[What the task asks]
Copy out every line of the listing below, leaving out the pictures. In each "Dot at" line that does not come right after a pose line, shift both coordinates by adding 120.

◆ ◆ ◆ ◆ ◆ ◆ ◆

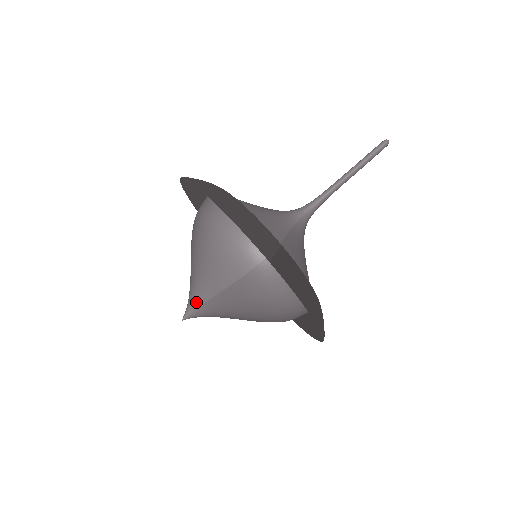
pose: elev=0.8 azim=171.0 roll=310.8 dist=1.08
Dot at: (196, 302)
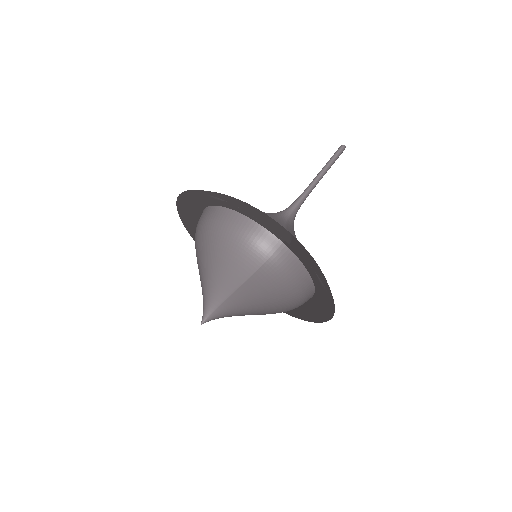
Dot at: (214, 304)
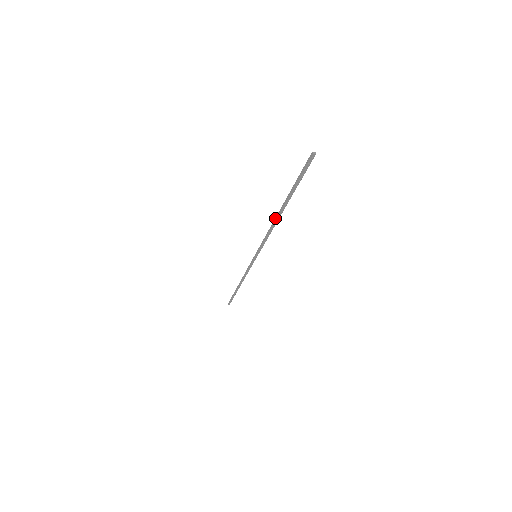
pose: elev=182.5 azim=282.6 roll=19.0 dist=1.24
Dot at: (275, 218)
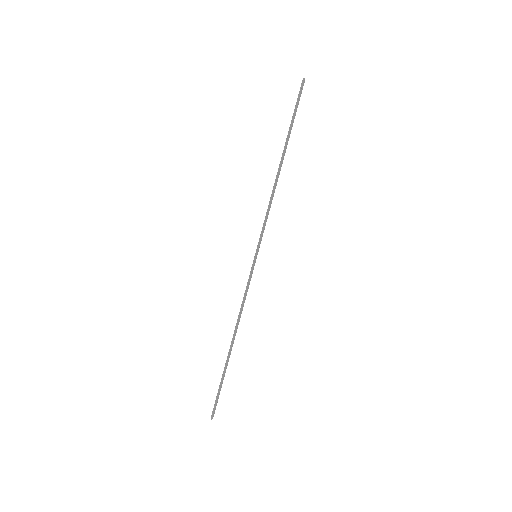
Dot at: (277, 174)
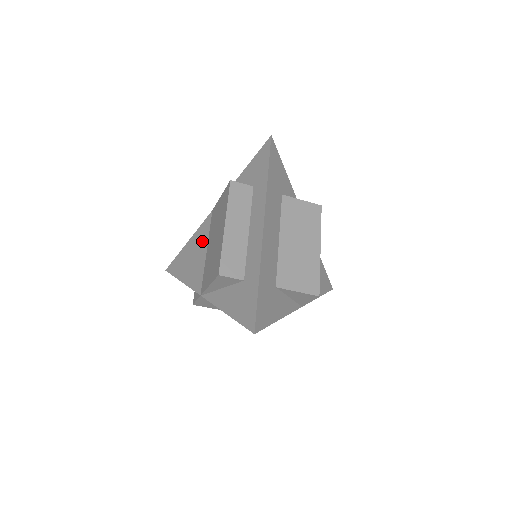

◆ ◆ ◆ ◆ ◆ ◆ ◆

[Result of the exercise]
pose: elev=0.8 azim=171.0 roll=310.8 dist=1.08
Dot at: (196, 302)
Dot at: (334, 424)
pose: elev=182.5 azim=282.6 roll=19.0 dist=1.24
Dot at: (275, 218)
Dot at: (397, 294)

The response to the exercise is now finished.